# TASK DIRECTIONS
Repeat, exactly and in full, the lines of the listing below, but without any pictures.
___ INPUT DATA
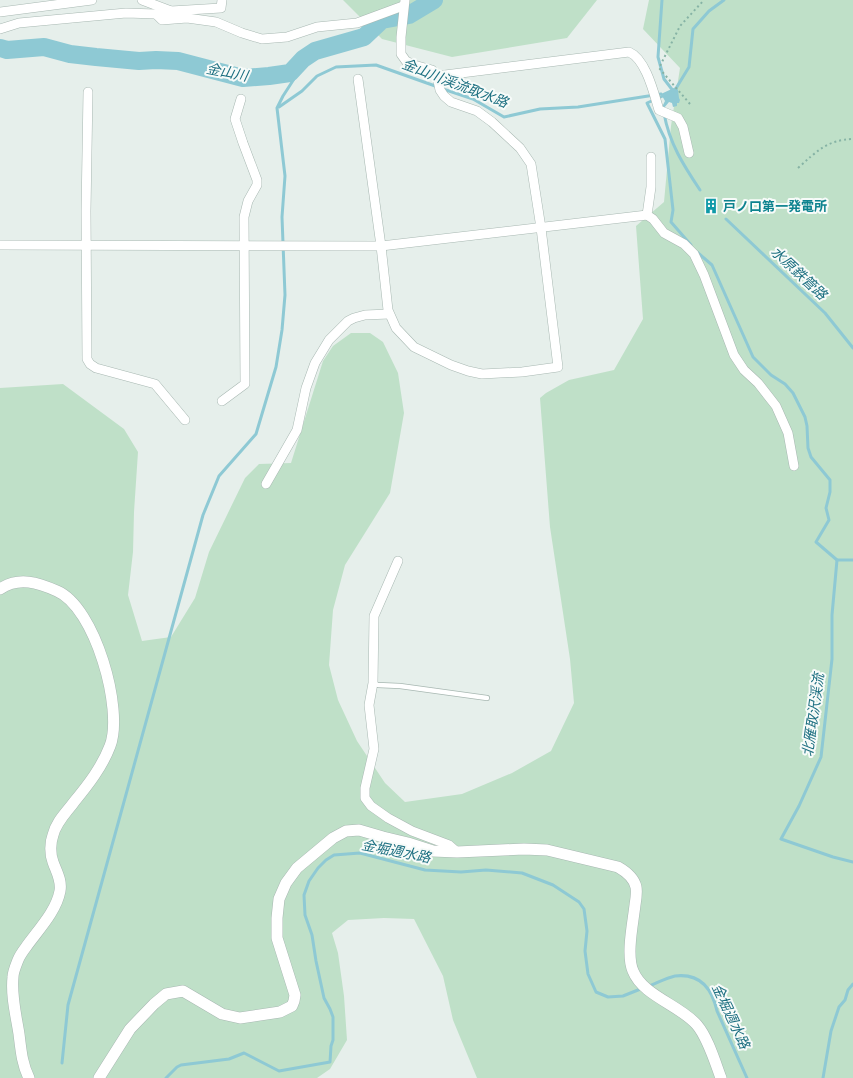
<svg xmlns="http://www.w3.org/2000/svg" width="853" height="1078" font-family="Karla,'Noto Sans JP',sans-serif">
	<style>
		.green { fill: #bfe0c8 }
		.water { fill: #8ec9d4 }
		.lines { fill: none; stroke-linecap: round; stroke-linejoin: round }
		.stream { stroke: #8ec9d4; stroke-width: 3 }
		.river { stroke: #8ec9d4; stroke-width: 18 }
		.service-casing { stroke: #a8b8b2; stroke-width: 6 }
		.minor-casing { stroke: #a8b8b2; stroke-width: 10 }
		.tertiary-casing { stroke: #a8b8b2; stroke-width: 12 }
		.path { stroke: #86b3a5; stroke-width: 2; stroke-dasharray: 2 3; stroke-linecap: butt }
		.service { stroke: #fff; stroke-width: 4.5 }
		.minor { stroke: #fff; stroke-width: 9 }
		.tertiary { stroke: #fff; stroke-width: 11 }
		.labels { text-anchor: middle; stroke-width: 4; stroke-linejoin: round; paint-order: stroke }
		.culture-label { font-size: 13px; font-weight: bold; fill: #0d838f; stroke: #f7fbf9; text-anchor: start }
		.water-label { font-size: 14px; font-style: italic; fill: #1c6f80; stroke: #f7fbf9 }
	</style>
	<rect width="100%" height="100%" fill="#e6efeb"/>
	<g class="green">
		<path d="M343 0H597L567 38 452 57 382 39Z"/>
		<path d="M649 0H853V1078H477L453 1020 443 976 414 919 384 918 348 920 332 933 338 953 344 996 347 1040 330 1069 317 1078H0V388L63 384 124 429 138 452 134 512 133 552 128 595 142 641 171 637 195 598 209 552 245 478 259 464 291 463 323 361 333 346 351 333H370L383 342 398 373 404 413 390 493 345 565 333 610 329 665 338 700 357 741 385 783 405 802 462 794 512 773 551 751 574 703 570 659 550 527 540 398 546 393 569 380 614 370 643 319 636 226 664 202 671 126 680 68 643 29Z"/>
	</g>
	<path class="water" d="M676 87 678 90 679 98 680 100 679 103H677V106L673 107 672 103 669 102 664 108 662 107 665 101 661 94Z"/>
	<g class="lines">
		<g class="stream">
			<path d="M662 0 658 57 664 79 674 92"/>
			<path d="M443 89 473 99 504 117 540 109 578 107 661 94"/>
			<path d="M675 90 689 67 693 29 709 11 724 0"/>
			<path d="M665 95 647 103 665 139 673 210 671 222 691 245"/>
			<path d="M279 107 302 91 317 76 336 67 376 65 438 87"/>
			<path d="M664 113C669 143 684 166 700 190"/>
			<path d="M726 219 825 313 853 348"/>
			<path d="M697 252 712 265 753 357 771 375 785 384 793 393 805 417 807 426 808 448 811 457 830 480V492L826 508 829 520 816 542 837 560H853"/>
			<path d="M837 560 832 615V659L821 757 799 806 781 839 833 857 853 862"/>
			<path d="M649 986C657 983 666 978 675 976 700 973 712 988 717 1011L747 1078"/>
			<path d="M62 1063 68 1005 203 515 219 476 256 434 276 367 282 330 285 295 282 217 285 176 277 108 283 96 294 79 297 65"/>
			<path d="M166 1078 177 1067 181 1065 229 1059 244 1053 279 1071 330 1062 331 1046 333 1040V1017L330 1009 324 998 316 961 312 935 305 915 304 895 309 881 318 868 326 860 334 855 360 853 425 870 461 872 486 870 522 873 553 885 579 902 584 909 587 931 585 951 588 974 596 992 608 997 623 996 643 988"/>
			<path d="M823 1078 831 1031 839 1007 845 1000 848 990 853 984"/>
		</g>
		<path class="river" d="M0 48 7 50 44 47 70 54 96 57 139 61 156 60 178 61 243 78 269 76 290 73 303 59 315 51 364 37 382 20 409 15 434 0"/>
		<defs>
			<path id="service" d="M373 683 378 685 400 686 487 698"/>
			<g id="minor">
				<path d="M142 0 171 11 221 8 222 0"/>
				<path d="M0 12 92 0"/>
				<path d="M156 14 162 20 187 18 216 22 242 33 262 39 287 37 317 27 357 23 403 6"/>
				<path d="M0 29 19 23 126 13 156 14 171 11"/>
				<path d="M437 76 629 52C646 59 654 94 659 110L678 118 683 127 689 153"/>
				<path d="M358 79 381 246 388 310 396 328 414 347 451 365 468 371 482 374 522 372 558 367 541 228 531 164 520 148 492 122 477 111 451 102 444 96 440 90 437 76 432 70 414 65 406 61 401 54V37L405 0"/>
				<path d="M88 92 86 211 87 359 90 364 96 368 155 384 185 420"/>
				<path d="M651 157V187L647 215 653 219 664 233 684 244 694 254 704 275 734 355 744 370 758 383 776 406 788 433 794 466"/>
				<path d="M0 245 381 246 647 215"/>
				<path d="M222 401 245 384 244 217 248 201 257 185V180L243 143 235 119 241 99"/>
				<path d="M266 484 297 430 306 388 315 363 329 340 348 321 354 318 365 315 389 314"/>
				<path d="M398 561 374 616 373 683 369 705 374 749 365 788V798L371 806 388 818 412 831 449 845 457 852"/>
			</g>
			<g id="tertiary">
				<path d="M0 589C19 576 39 583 57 591 95 607 124 710 110 746 102 767 88 785 74 802 66 813 56 822 53 835 50 843 50 854 53 862 56 871 62 880 60 891 56 912 38 930 26 947 23 951 20 955 18 960 16 965 13 972 13 977 11 996 16 1015 19 1034 21 1050 22 1064 29 1078"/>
				<path d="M99 1078 130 1029 154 1004 166 994 183 991 222 1014 240 1018 280 1012 292 1006 294 1001 295 995 277 938V918L279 899 286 883 297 868 333 838 346 831 359 830 383 837 408 843 433 851 457 852 524 849 547 850 618 867C625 871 634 878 636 887 637 892 636 899 635 905 633 923 626 955 633 971 643 996 680 1005 697 1025 708 1038 715 1062 721 1078"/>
			</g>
		</defs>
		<use href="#service" class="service-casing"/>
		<use href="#minor" class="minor-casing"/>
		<use href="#tertiary" class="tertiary-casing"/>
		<g class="path">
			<path d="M690 104 659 68 680 26 704 0"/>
			<path d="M798 168C817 151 827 140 853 139"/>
		</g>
		<use href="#service" class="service"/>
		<use href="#minor" class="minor"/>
		<use href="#tertiary" class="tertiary"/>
	</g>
	<defs>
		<symbol id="building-bare" viewBox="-9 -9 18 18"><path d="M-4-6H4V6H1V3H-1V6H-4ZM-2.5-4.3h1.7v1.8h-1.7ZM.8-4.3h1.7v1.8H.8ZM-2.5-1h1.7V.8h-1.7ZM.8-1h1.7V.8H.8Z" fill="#0f9aa8" stroke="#f7fbf9" stroke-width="2.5" paint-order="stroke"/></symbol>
	</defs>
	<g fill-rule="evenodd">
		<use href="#building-bare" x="700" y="195" width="22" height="22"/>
	</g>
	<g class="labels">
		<g class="culture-label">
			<text x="723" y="211">戸ノ口第一発電所</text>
		</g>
		<g class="water-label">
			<text transform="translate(227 72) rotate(11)" y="5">金山川</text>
			<text transform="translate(455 83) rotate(21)" y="5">金山川渓流取水路</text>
			<text transform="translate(799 273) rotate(43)" y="5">水原鉄管路</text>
			<text transform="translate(813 715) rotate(-82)" y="5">北雁取沢渓流</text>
			<text transform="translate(396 851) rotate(11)" y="5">金堀週水路</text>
			<text transform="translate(731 1016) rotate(65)" y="5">金堀週水路</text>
		</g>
	</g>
</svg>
______
# EXERCISE RESULT
<svg xmlns="http://www.w3.org/2000/svg" width="853" height="1078" font-family="Karla,'Noto Sans JP',sans-serif">
	<style>
		.green { fill: #bfe0c8 }
		.water { fill: #8ec9d4 }
		.lines { fill: none; stroke-linecap: round; stroke-linejoin: round }
		.stream { stroke: #8ec9d4; stroke-width: 3 }
		.river { stroke: #8ec9d4; stroke-width: 18 }
		.service-casing { stroke: #a8b8b2; stroke-width: 6 }
		.minor-casing { stroke: #a8b8b2; stroke-width: 10 }
		.tertiary-casing { stroke: #a8b8b2; stroke-width: 12 }
		.path { stroke: #86b3a5; stroke-width: 2; stroke-dasharray: 2 3; stroke-linecap: butt }
		.service { stroke: #fff; stroke-width: 4.5 }
		.minor { stroke: #fff; stroke-width: 9 }
		.tertiary { stroke: #fff; stroke-width: 11 }
		.labels { text-anchor: middle; stroke-width: 4; stroke-linejoin: round; paint-order: stroke }
		.culture-label { font-size: 13px; font-weight: bold; fill: #0d838f; stroke: #f7fbf9; text-anchor: start }
		.water-label { font-size: 14px; font-style: italic; fill: #1c6f80; stroke: #f7fbf9 }
	</style>
	<rect width="100%" height="100%" fill="#e6efeb"/>
	<g class="green">
		<path d="M343 0H597L567 38 452 57 382 39Z"/>
		<path d="M649 0H853V1078H477L453 1020 443 976 414 919 384 918 348 920 332 933 338 953 344 996 347 1040 330 1069 317 1078H0V388L63 384 124 429 138 452 134 512 133 552 128 595 142 641 171 637 195 598 209 552 245 478 259 464 291 463 323 361 333 346 351 333H370L383 342 398 373 404 413 390 493 345 565 333 610 329 665 338 700 357 741 385 783 405 802 462 794 512 773 551 751 574 703 570 659 550 527 540 398 546 393 569 380 614 370 643 319 636 226 664 202 671 126 680 68 643 29Z"/>
	</g>
	<path class="water" d="M676 87 678 90 679 98 680 100 679 103H677V106L673 107 672 103 669 102 664 108 662 107 665 101 661 94Z"/>
	<g class="lines">
		<g class="stream">
			<path d="M662 0 658 57 664 79 674 92"/>
			<path d="M443 89 473 99 504 117 540 109 578 107 661 94"/>
			<path d="M675 90 689 67 693 29 709 11 724 0"/>
			<path d="M665 95 647 103 665 139 673 210 671 222 691 245"/>
			<path d="M279 107 302 91 317 76 336 67 376 65 438 87"/>
			<path d="M664 113C669 143 684 166 700 190"/>
			<path d="M726 219 825 313 853 348"/>
			<path d="M697 252 712 265 753 357 771 375 785 384 793 393 805 417 807 426 808 448 811 457 830 480V492L826 508 829 520 816 542 837 560H853"/>
			<path d="M837 560 832 615V659L821 757 799 806 781 839 833 857 853 862"/>
			<path d="M649 986C657 983 666 978 675 976 700 973 712 988 717 1011L747 1078"/>
			<path d="M62 1063 68 1005 203 515 219 476 256 434 276 367 282 330 285 295 282 217 285 176 277 108 283 96 294 79 297 65"/>
			<path d="M166 1078 177 1067 181 1065 229 1059 244 1053 279 1071 330 1062 331 1046 333 1040V1017L330 1009 324 998 316 961 312 935 305 915 304 895 309 881 318 868 326 860 334 855 360 853 425 870 461 872 486 870 522 873 553 885 579 902 584 909 587 931 585 951 588 974 596 992 608 997 623 996 643 988"/>
			<path d="M823 1078 831 1031 839 1007 845 1000 848 990 853 984"/>
		</g>
		<path class="river" d="M0 48 7 50 44 47 70 54 96 57 139 61 156 60 178 61 243 78 269 76 290 73 303 59 315 51 364 37 382 20 409 15 434 0"/>
		<defs>
			<path id="service" d="M373 683 378 685 400 686 487 698"/>
			<g id="minor">
				<path d="M142 0 171 11 221 8 222 0"/>
				<path d="M0 12 92 0"/>
				<path d="M156 14 162 20 187 18 216 22 242 33 262 39 287 37 317 27 357 23 403 6"/>
				<path d="M0 29 19 23 126 13 156 14 171 11"/>
				<path d="M437 76 629 52C646 59 654 94 659 110L678 118 683 127 689 153"/>
				<path d="M358 79 381 246 388 310 396 328 414 347 451 365 468 371 482 374 522 372 558 367 541 228 531 164 520 148 492 122 477 111 451 102 444 96 440 90 437 76 432 70 414 65 406 61 401 54V37L405 0"/>
				<path d="M88 92 86 211 87 359 90 364 96 368 155 384 185 420"/>
				<path d="M651 157V187L647 215 653 219 664 233 684 244 694 254 704 275 734 355 744 370 758 383 776 406 788 433 794 466"/>
				<path d="M0 245 381 246 647 215"/>
				<path d="M222 401 245 384 244 217 248 201 257 185V180L243 143 235 119 241 99"/>
				<path d="M266 484 297 430 306 388 315 363 329 340 348 321 354 318 365 315 389 314"/>
				<path d="M398 561 374 616 373 683 369 705 374 749 365 788V798L371 806 388 818 412 831 449 845 457 852"/>
			</g>
			<g id="tertiary">
				<path d="M0 589C19 576 39 583 57 591 95 607 124 710 110 746 102 767 88 785 74 802 66 813 56 822 53 835 50 843 50 854 53 862 56 871 62 880 60 891 56 912 38 930 26 947 23 951 20 955 18 960 16 965 13 972 13 977 11 996 16 1015 19 1034 21 1050 22 1064 29 1078"/>
				<path d="M99 1078 130 1029 154 1004 166 994 183 991 222 1014 240 1018 280 1012 292 1006 294 1001 295 995 277 938V918L279 899 286 883 297 868 333 838 346 831 359 830 383 837 408 843 433 851 457 852 524 849 547 850 618 867C625 871 634 878 636 887 637 892 636 899 635 905 633 923 626 955 633 971 643 996 680 1005 697 1025 708 1038 715 1062 721 1078"/>
			</g>
		</defs>
		<use href="#service" class="service-casing"/>
		<use href="#minor" class="minor-casing"/>
		<use href="#tertiary" class="tertiary-casing"/>
		<g class="path">
			<path d="M690 104 659 68 680 26 704 0"/>
			<path d="M798 168C817 151 827 140 853 139"/>
		</g>
		<use href="#service" class="service"/>
		<use href="#minor" class="minor"/>
		<use href="#tertiary" class="tertiary"/>
	</g>
	<defs>
		<symbol id="building-bare" viewBox="-9 -9 18 18"><path d="M-4-6H4V6H1V3H-1V6H-4ZM-2.5-4.3h1.7v1.8h-1.7ZM.8-4.3h1.7v1.8H.8ZM-2.5-1h1.7V.8h-1.7ZM.8-1h1.7V.8H.8Z" fill="#0f9aa8" stroke="#f7fbf9" stroke-width="2.5" paint-order="stroke"/></symbol>
	</defs>
	<g fill-rule="evenodd">
		<use href="#building-bare" x="700" y="195" width="22" height="22"/>
	</g>
	<g class="labels">
		<g class="culture-label">
			<text x="723" y="211">戸ノ口第一発電所</text>
		</g>
		<g class="water-label">
			<text transform="translate(227 72) rotate(11)" y="5">金山川</text>
			<text transform="translate(455 83) rotate(21)" y="5">金山川渓流取水路</text>
			<text transform="translate(799 273) rotate(43)" y="5">水原鉄管路</text>
			<text transform="translate(813 715) rotate(-82)" y="5">北雁取沢渓流</text>
			<text transform="translate(396 851) rotate(11)" y="5">金堀週水路</text>
			<text transform="translate(731 1016) rotate(65)" y="5">金堀週水路</text>
		</g>
	</g>
</svg>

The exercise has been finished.